Thirty years later in the UK, after being featured in a Lee Jeans commercial in 1992, the song reached number 16 in the UK Singles Chart. Hooker recorded several later versions. Following the success of the Animals' cover version, Hooker re-recorded the song in 1968 for Stateside Records as the B-side of "Cry Before I Go" under the longer title "Boom Boom Boom". He reworked the song as "Bang Bang Bang Bang" for his Live at Soledad Prison album, as a South Side Chicago street musician in the film The Blues Brothers (but the song itself is not included in the film soundtrack), and as the title track for his 1992 album Boom Boom with Jimmie Vaughan.

The Animals version

English rock band the Animals recorded "Boom Boom" for their 1964 UK debut album The Animals. Their blues-rock rendition generally follows John Lee Hooker's original, although they add "shake it baby" as a response to the "come on and shake" refrain in the middle section,taken from Hooker's "Shake It Baby" (recorded during the 1962 American Folk Blues Festival tour in Europe, where it became a hit in 1963).

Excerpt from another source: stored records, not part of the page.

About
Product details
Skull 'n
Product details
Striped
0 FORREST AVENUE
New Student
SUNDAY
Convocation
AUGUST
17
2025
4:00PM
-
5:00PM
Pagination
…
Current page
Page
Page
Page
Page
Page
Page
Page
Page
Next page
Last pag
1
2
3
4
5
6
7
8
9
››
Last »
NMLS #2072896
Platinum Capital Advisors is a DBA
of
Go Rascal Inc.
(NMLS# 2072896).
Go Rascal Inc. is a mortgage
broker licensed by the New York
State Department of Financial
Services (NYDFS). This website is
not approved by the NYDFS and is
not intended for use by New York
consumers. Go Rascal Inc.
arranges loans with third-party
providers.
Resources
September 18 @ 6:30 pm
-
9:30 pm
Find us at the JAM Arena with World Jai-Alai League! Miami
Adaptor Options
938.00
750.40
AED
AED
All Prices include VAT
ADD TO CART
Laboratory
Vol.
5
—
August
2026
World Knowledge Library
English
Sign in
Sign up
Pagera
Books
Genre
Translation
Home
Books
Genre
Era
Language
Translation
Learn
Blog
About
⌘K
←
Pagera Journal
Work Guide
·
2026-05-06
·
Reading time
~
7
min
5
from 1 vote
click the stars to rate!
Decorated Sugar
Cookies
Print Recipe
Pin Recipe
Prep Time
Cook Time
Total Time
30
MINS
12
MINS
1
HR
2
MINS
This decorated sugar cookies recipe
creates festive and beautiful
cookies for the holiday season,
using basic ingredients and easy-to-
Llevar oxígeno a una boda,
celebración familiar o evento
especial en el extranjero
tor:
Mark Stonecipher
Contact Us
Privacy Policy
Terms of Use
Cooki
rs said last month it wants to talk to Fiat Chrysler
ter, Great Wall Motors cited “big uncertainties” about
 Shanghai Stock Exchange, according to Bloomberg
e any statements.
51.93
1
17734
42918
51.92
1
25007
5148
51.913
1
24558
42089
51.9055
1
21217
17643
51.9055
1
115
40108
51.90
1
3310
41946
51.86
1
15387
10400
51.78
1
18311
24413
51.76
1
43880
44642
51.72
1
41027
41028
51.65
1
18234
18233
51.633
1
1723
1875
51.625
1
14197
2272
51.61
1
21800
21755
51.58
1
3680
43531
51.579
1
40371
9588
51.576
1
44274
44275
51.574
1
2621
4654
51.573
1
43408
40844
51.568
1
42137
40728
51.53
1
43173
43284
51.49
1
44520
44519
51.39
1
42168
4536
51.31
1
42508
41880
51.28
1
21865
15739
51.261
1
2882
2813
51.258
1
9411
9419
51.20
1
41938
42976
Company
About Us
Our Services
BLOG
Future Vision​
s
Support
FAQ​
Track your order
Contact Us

The Animals' version was released as a single in North America in November 1964. It reached number 43 on the Billboard Hot 100 and number 14 on the RPM Top 40&5 singles chart. The song was also released in Australia and India and is included on the Animals' second American album The Animals on Tour as well as various compilation albums (sometimes with the twelve-bar guitar solo edited out).

Over the years, several versions of "Boom Boom" have been recorded by various Animals reunion lineups as well as by former members Eric Burdon and Alan Price. In 2012, the original 1964 version was used in the film Skyfall.

Recognition and legacy

In 1995, John Lee Hooker's "Boom Boom" was included in the Rock and Roll Hall of Fame's list of "The Songs That Shaped Rock and Roll". It was inducted into the Blues Foundation Hall of Fame in 2009 in the "Classics of Blues Recording" category. A Detroit Free Press poll in 2016 ranked the song at number 37 in "Detroit's 100 Greatest Songs".

A variety of artists have recorded the song, including: Rufus Thomas, Mae West, Shadows of Knight, CCS, Dr. Feelgood, Tony Joe White, Disco Tex and the Sex-O-Lettes, Bruce Springsteen and the E Street Band, Big Head Todd and the Monsters (whose version was chosen in 2014 as the theme song for NCIS: New Orleans, and is played at Carolina Panthers home games when a touchdown is scored) and the Oak Ridge Boys. "Boom Boom" was the first studio recording by Eric Clapton, who recorded it as a demo with the Yardbirds in 1963, and which was released as a single in the Netherlands and Germany in 1966. ZZ Top later used similar lines ("how-how-how-how") to those found in "Boom Boom", on "La Grange".